No. But the people hired by your customers do.

And your customers are _keenly aware_ of that, because when you're gone from
the scene they are either going to have to:

A) hire someone who can read your code, or

B) hire someone to rewrite it all from scratch.

They probably don't really know how to solve problem A, and they almost
certainly can't afford to solve problem B even if they knew how, which they
probably don't.

This is a vitally important consideration. It doesn't matter how elegant your
code is if your customer can't figure out how to hire anyone to read it. If
you solve your customer's entire problem in _one super-elegant line_ of lets-
call-it-Haskell, but your successor doesn't know Haskell and cannot maintain
that line, he will recommend replacing your solution with a Blub app. Then
your customer will tell all his friends that (a) "Haskell sucks because it is
nonstandard" and (b) "Blub is the greatest language in the world because there
are lots of certified Blub programmers around".

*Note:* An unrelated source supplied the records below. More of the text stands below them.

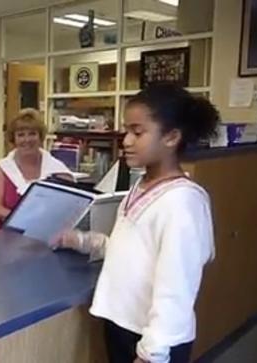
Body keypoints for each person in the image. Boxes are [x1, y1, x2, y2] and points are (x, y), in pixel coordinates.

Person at [51, 84, 219, 363]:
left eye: (137, 132)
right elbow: (131, 252)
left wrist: (153, 351)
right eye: (126, 131)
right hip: (123, 324)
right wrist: (82, 241)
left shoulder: (182, 203)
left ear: (171, 137)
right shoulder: (141, 186)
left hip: (154, 342)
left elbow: (176, 288)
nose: (126, 140)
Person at [0, 108, 72, 226]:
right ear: (14, 139)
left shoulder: (58, 170)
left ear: (40, 137)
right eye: (21, 135)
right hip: (8, 234)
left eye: (32, 134)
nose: (27, 140)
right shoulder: (2, 168)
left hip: (46, 233)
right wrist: (26, 219)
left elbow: (67, 209)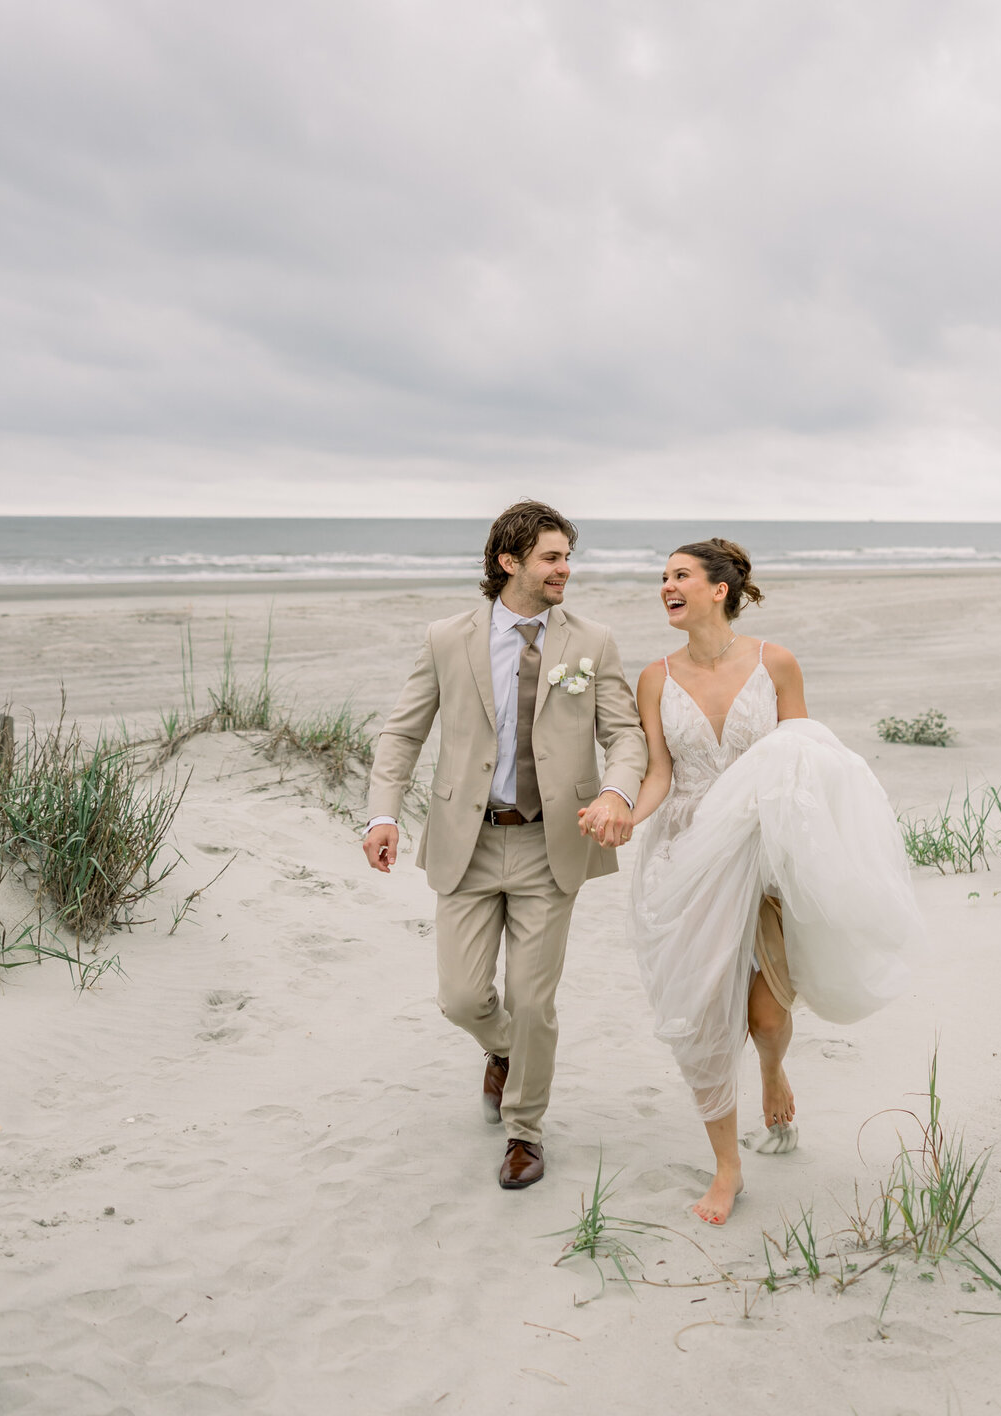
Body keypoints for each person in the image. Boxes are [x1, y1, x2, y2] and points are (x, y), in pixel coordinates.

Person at [594, 539, 921, 1226]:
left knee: (766, 1017)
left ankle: (773, 1068)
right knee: (705, 1019)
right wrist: (623, 810)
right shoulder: (654, 678)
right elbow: (659, 774)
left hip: (766, 852)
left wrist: (812, 849)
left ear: (720, 589)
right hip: (687, 856)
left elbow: (809, 762)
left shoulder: (776, 664)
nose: (665, 586)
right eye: (662, 577)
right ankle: (727, 1169)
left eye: (679, 575)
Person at [364, 500, 647, 1190]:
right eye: (551, 558)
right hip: (468, 840)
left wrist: (617, 793)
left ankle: (525, 1131)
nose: (565, 570)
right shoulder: (446, 638)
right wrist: (382, 815)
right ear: (509, 562)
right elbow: (402, 733)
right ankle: (501, 1052)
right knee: (461, 998)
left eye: (566, 557)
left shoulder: (593, 642)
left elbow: (626, 735)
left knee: (531, 999)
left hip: (553, 845)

This is why it takes so much time and energy to get new platforms off the
ground.

------
chegra
Love it. This is the same thing I was thinking, but I had only gotten around
to thinking that the major reason for bad programming was deadlines. I think
programmers should focus on the long term, good serves you decades, bad code
is one time use. Ignore the extra 20% time it takes to get right.

------
mahmud
Today, I am coding for opportunity. A siren's call in my analytics report.
Market Driven Development.

------
jacquesm
Myself, and very rarely for customers, usually long time friends that need
helping out in stuff that I'm comfortable with (backend).

I love optimizing code and fixing things, front end stuff brings out the worst
bouts of procrastination imaginable.

------
sbov
I find myself coding for deadlines or myself all too often, which is why I
would like to start open sourcing some of my projects - even if no-one uses
them, it will keep me honest.

------
sahillavingia
I code for myself: the only customer and beta tester that will endure me.